Just a few days out from the official start to winter, Taree Fire Station Commander Peter Willard has issued a timely warning for residents about fire dangers in the home.
As the nights get cooler, the propensity to switch on the electric blanket, light up the fireplace or set up an outdoor heater grows. But with great warmth comes great responsibility.
Commander Willard said the number one safety measure to protect your family and home is a working smoke alarm.
"A working smoke alarm will save your life," Commander Willard stressed.
You won't smell smoke while you're asleep. That's why it's imperative to have a smoke alarm on each level of the home between bedrooms and living areas.
Smoke alarms have a lifespan of 10 years but it's important to test them regularly.
It's also wise to draw up an escape plan and discuss it with the family. It's best to know and record two safe ways out of each room and practice the plan as often as possible.
Fire and Rescue NSW attends to about 4500 residential fires each year. Half of these fires start in the kitchen, mostly due to unattended cooking.
That's why it's important to turn off the stove if you leave the kitchen, never put anything metallic in the microwave and don't cook under the influence of alcohol or drugs.
Pot handles should be turned inwards to avoid being knocked or grabbed by children.
Ovens and rangehoods must be kept clean as excess grease and fat can ignite in a fire.
You've got to be savvy before lighting up the fireplace for the first time. Clean your chimney and have it serviced prior to use.
Fire screens should always be in place and ensure the wood pile is at least one metre away from the fire.
Matches and lighters should always be out of reach of children. The lint filter of clothes dryer should be cleaned after ever use.
Assess electric and gas heaters for faults or frayed/damaged cords before use. Heaters should be plugged directly into wall sockets.
Don't overload powerboards and ensure everything is kept one metre from the heater.

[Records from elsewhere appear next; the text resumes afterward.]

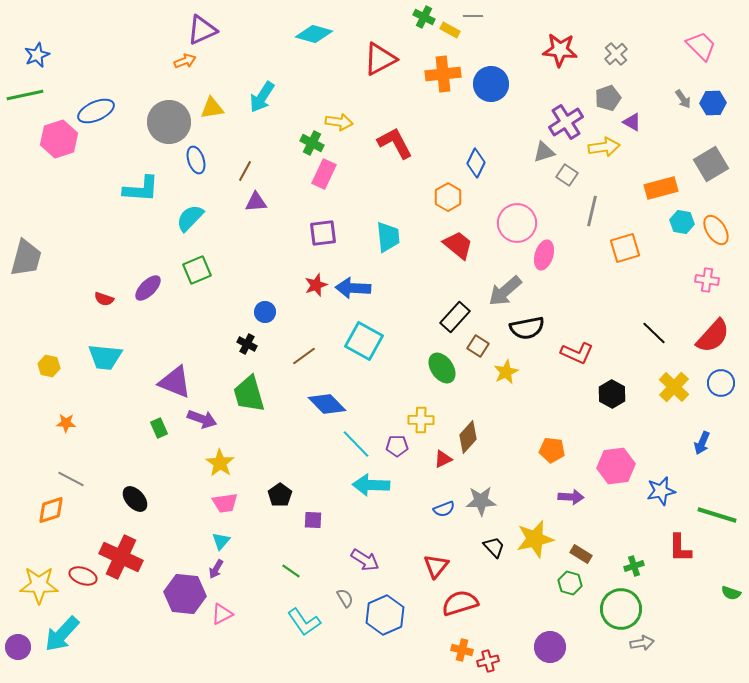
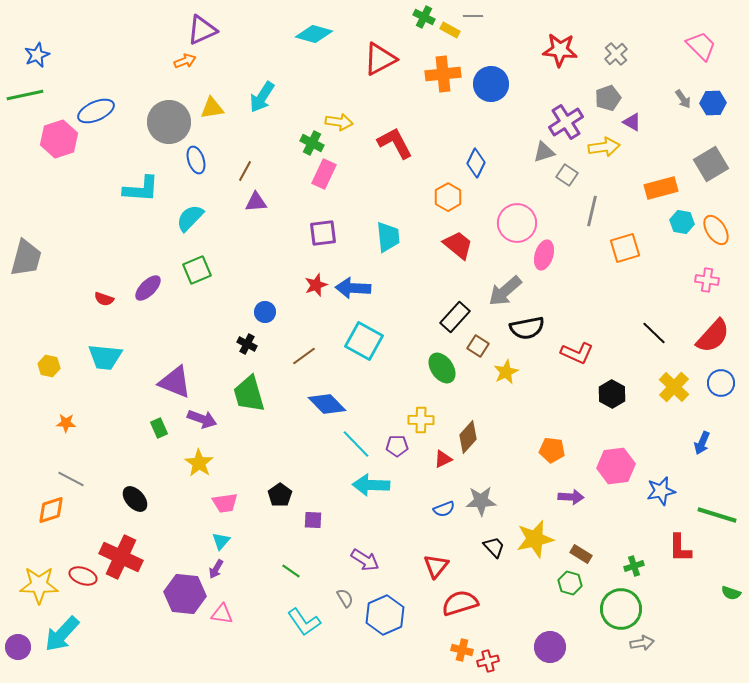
yellow star at (220, 463): moved 21 px left
pink triangle at (222, 614): rotated 35 degrees clockwise
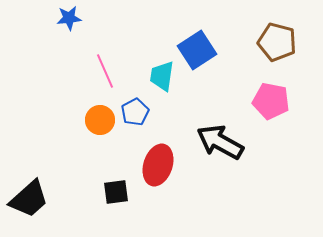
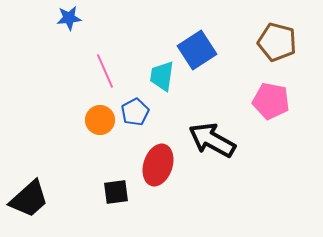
black arrow: moved 8 px left, 2 px up
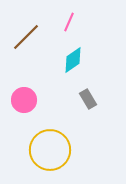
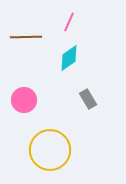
brown line: rotated 44 degrees clockwise
cyan diamond: moved 4 px left, 2 px up
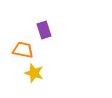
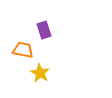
yellow star: moved 6 px right; rotated 12 degrees clockwise
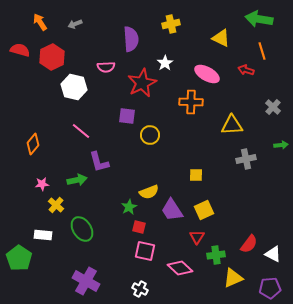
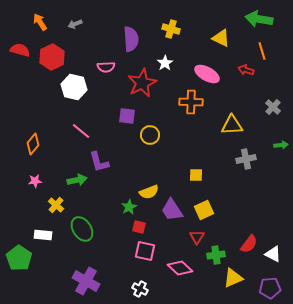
yellow cross at (171, 24): moved 5 px down; rotated 30 degrees clockwise
pink star at (42, 184): moved 7 px left, 3 px up
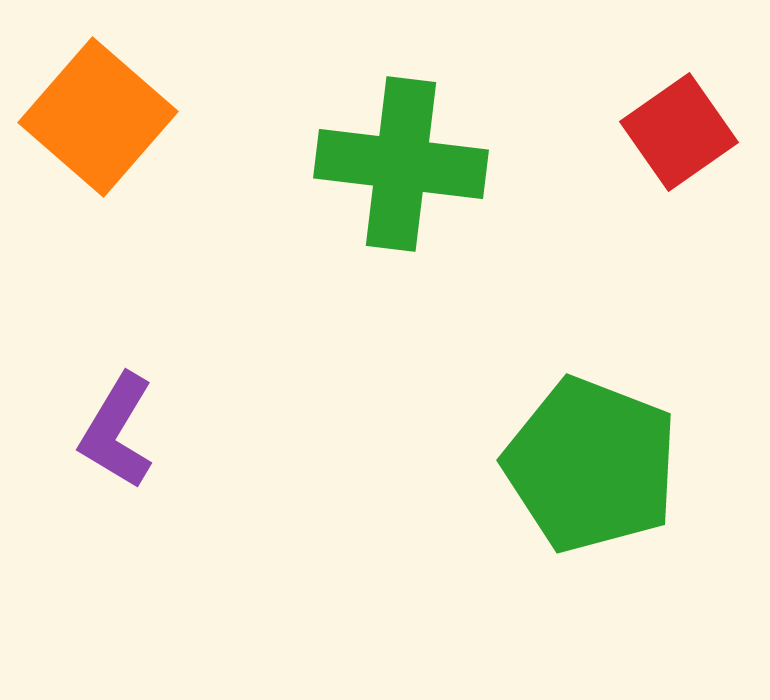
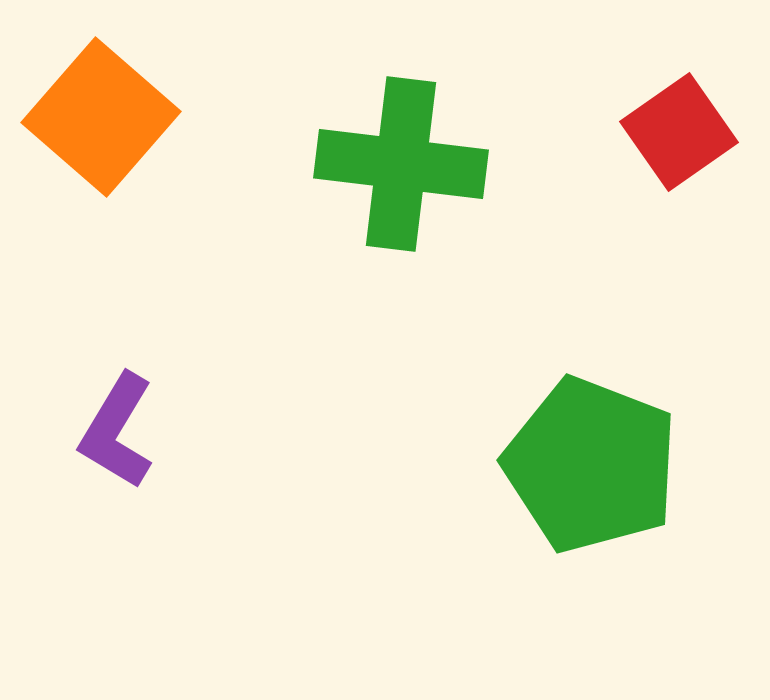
orange square: moved 3 px right
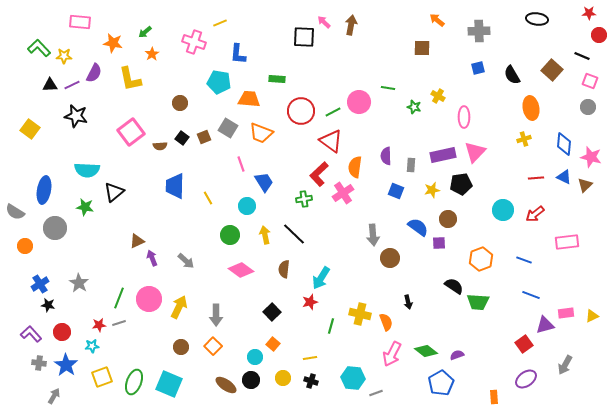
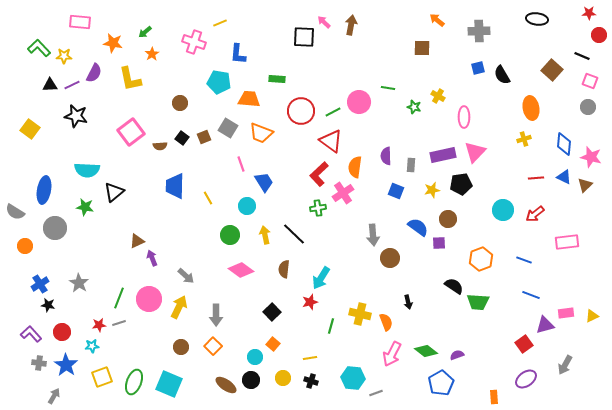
black semicircle at (512, 75): moved 10 px left
green cross at (304, 199): moved 14 px right, 9 px down
gray arrow at (186, 261): moved 15 px down
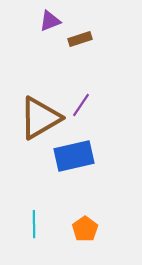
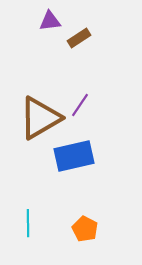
purple triangle: rotated 15 degrees clockwise
brown rectangle: moved 1 px left, 1 px up; rotated 15 degrees counterclockwise
purple line: moved 1 px left
cyan line: moved 6 px left, 1 px up
orange pentagon: rotated 10 degrees counterclockwise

Portable heaters should be on a level surface, well ventilated and positioned away from awnings and other combustible material.
Commander Willard warned about outdoor heating and cooking equipment inside the home, including those that use heat beads or LPG as a fuel source.
The equipment is not suitable for indoors and can lead to a build up of lethal gases.
Electric blankets should be tested for abnormalities and damaged cords/controls.
"Make sure it's working properly before you use it," Commander Willard said.
"Never sleep with your electric blanket on when you go to bed, it's just there to warm up the bed before you get into it."
Check wheat bags for signs of wear, tear or scorching.
They can easily ignite or burn if overheated and need to be completely cool on a non-combustible surface before storage.
In any fire emergency get out, stay out and call triple zero (000).
"If you have any concerns about your smoke alarm or any concerns about fire safety in your home, call us here at Taree Fire Station on 6551 5246 and we'll do a home fire safety check with you," Commander Willard added.
"We'll talk about your home escape plan, and we'll make sure you understand to keep a metre from the heater and don't use it to dry your clothes."